Reproduce the listing verbatim from its first line through the line that contains "var sketch = newSketch(context, id", including that line.

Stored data

┄┄┄┄┄┄┄┄┄┄

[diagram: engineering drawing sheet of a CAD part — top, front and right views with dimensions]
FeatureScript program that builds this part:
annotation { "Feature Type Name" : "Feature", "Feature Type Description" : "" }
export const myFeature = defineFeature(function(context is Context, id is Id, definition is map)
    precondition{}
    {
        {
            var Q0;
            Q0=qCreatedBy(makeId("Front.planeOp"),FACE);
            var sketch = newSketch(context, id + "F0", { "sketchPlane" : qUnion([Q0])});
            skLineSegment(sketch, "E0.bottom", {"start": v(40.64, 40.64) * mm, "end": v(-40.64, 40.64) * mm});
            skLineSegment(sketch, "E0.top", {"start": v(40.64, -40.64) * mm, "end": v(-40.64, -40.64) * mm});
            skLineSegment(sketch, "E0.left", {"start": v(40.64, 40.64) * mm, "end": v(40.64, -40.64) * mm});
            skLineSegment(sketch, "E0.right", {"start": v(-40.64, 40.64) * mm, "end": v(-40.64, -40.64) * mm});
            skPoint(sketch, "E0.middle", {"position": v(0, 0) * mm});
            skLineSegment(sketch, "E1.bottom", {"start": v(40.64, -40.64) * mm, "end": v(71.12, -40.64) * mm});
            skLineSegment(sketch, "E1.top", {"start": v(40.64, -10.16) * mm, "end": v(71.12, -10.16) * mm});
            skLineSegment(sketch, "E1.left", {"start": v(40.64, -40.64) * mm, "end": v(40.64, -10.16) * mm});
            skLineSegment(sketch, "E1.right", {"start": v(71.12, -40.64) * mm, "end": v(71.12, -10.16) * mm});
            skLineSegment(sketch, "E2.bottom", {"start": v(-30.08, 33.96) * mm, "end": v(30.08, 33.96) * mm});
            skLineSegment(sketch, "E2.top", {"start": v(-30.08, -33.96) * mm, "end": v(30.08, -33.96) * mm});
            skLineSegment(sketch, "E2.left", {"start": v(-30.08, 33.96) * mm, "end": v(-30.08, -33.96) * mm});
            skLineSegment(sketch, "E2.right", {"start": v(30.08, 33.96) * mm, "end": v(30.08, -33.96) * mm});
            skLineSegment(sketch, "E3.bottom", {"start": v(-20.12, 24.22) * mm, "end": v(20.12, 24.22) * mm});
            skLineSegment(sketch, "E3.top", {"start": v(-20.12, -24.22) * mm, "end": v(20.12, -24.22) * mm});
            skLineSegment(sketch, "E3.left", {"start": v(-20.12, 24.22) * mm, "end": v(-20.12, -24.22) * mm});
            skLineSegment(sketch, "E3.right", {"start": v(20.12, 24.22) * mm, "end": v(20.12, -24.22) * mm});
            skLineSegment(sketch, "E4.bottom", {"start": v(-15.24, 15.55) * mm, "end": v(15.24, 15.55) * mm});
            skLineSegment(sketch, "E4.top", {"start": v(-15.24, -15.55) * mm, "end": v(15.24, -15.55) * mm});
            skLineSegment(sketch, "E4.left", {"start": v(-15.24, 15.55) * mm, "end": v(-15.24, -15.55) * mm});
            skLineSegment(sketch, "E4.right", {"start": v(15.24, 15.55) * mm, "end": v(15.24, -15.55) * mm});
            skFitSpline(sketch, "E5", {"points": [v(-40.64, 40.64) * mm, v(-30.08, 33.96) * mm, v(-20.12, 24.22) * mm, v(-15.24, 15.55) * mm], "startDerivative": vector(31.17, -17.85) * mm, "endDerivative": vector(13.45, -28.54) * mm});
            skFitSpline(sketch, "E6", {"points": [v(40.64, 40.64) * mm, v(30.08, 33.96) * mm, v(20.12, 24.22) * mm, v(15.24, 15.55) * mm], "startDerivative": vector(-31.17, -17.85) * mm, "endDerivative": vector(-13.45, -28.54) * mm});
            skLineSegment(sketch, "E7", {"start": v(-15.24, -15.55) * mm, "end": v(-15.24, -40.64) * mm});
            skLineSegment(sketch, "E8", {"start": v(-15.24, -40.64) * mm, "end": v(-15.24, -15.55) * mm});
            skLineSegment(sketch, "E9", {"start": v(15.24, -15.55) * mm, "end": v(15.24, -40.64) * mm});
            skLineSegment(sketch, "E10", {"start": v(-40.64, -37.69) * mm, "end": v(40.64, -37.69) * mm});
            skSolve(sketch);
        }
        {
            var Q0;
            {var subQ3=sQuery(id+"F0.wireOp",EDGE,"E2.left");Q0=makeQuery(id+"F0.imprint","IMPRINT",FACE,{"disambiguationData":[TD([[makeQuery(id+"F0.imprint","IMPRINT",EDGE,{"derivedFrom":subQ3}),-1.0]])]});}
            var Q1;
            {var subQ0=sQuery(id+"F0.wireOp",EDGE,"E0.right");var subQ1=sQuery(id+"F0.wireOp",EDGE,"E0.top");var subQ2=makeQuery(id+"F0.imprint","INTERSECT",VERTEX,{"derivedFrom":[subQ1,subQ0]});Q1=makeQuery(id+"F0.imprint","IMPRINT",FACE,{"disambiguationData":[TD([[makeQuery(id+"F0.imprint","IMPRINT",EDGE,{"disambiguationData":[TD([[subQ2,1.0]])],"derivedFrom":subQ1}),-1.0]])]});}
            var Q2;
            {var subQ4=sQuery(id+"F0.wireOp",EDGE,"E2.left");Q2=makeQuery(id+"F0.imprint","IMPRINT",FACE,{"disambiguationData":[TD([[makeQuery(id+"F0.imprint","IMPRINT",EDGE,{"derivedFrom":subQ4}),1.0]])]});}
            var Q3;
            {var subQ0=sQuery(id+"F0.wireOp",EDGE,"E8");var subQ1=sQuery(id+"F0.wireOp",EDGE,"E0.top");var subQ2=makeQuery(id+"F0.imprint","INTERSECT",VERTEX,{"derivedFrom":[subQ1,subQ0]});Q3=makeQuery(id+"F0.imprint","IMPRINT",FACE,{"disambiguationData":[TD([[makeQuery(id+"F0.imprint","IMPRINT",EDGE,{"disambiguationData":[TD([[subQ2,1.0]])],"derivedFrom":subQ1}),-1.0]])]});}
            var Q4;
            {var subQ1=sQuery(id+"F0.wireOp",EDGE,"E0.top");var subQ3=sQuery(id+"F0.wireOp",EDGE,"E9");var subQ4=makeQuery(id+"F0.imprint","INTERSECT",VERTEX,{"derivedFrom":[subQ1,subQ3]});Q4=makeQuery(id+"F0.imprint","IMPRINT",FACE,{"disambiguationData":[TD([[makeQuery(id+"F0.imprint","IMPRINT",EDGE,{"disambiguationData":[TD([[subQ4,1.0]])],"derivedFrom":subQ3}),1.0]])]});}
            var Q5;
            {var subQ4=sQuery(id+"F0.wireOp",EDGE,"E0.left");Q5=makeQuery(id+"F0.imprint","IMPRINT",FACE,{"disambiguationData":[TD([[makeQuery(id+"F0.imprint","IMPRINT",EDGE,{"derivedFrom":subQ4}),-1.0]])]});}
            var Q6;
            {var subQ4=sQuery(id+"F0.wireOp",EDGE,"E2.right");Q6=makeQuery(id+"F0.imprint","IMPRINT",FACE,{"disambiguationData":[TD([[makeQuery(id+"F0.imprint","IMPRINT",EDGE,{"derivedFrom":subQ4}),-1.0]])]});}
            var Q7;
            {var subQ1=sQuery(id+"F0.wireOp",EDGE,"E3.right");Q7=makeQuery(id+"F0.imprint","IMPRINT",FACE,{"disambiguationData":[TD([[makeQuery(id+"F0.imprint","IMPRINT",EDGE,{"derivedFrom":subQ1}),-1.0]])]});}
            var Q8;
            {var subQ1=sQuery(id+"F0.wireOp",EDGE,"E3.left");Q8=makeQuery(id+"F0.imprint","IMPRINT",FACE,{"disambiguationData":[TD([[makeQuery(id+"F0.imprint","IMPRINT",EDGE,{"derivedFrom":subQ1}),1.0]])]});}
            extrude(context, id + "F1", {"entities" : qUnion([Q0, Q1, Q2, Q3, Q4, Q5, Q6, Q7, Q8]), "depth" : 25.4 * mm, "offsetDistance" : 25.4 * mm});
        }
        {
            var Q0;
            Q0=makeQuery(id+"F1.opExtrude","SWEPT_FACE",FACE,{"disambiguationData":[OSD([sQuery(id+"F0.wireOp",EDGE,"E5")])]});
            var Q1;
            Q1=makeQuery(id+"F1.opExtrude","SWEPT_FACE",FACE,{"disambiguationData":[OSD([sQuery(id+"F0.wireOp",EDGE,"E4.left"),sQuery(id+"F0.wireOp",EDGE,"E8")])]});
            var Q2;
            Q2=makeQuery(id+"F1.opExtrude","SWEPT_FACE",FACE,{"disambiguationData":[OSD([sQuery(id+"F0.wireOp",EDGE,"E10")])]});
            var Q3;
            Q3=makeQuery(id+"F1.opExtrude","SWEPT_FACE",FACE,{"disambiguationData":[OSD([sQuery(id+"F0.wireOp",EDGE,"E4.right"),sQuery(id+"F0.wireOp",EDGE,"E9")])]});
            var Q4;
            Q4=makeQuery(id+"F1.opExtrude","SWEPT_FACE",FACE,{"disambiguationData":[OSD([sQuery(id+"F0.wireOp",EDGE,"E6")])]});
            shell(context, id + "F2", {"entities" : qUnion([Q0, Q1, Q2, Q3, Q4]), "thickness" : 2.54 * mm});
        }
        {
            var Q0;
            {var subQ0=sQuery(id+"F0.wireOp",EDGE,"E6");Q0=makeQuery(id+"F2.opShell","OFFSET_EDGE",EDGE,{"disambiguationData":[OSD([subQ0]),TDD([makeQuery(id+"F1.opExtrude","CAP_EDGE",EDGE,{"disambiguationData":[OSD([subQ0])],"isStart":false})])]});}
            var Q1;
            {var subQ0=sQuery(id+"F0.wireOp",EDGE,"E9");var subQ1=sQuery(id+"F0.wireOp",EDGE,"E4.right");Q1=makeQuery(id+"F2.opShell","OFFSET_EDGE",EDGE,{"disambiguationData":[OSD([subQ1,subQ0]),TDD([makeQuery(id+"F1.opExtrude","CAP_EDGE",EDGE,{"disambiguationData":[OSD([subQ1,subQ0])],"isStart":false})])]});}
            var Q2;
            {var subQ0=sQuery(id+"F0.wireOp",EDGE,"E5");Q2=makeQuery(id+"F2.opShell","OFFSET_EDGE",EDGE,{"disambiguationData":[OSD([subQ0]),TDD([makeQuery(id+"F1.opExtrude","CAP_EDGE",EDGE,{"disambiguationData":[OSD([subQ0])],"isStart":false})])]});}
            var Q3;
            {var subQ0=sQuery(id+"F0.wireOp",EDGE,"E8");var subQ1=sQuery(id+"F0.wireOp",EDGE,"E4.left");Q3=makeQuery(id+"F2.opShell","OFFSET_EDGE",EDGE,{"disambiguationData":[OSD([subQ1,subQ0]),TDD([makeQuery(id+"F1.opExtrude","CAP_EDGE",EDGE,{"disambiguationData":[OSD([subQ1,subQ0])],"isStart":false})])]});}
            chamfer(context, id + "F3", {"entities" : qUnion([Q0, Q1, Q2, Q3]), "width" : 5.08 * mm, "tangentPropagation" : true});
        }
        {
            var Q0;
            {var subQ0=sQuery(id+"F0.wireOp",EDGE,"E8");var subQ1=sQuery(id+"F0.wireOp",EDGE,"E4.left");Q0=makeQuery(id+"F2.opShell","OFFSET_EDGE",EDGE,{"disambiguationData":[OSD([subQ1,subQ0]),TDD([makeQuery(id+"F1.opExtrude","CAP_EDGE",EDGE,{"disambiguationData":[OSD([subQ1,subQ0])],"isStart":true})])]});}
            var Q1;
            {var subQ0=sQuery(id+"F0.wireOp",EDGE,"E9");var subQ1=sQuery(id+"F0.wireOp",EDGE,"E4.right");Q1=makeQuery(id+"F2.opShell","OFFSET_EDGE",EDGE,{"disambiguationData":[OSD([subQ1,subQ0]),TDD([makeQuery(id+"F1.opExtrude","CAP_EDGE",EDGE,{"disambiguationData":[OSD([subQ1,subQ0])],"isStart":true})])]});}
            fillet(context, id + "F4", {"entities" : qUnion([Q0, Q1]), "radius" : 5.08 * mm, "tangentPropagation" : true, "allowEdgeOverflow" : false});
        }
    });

┄┄┄┄┄┄┄┄┄┄

Result of this task
[diagram: engineering drawing sheet of a CAD part — top, front and right views with dimensions]
FeatureScript program that builds this part:
annotation { "Feature Type Name" : "Feature", "Feature Type Description" : "" }
export const myFeature = defineFeature(function(context is Context, id is Id, definition is map)
    precondition{}
    {
        {
            var Q0;
            Q0=qCreatedBy(makeId("Front.planeOp"),FACE);
            var sketch = newSketch(context, id + "F0", { "sketchPlane" : qUnion([Q0])});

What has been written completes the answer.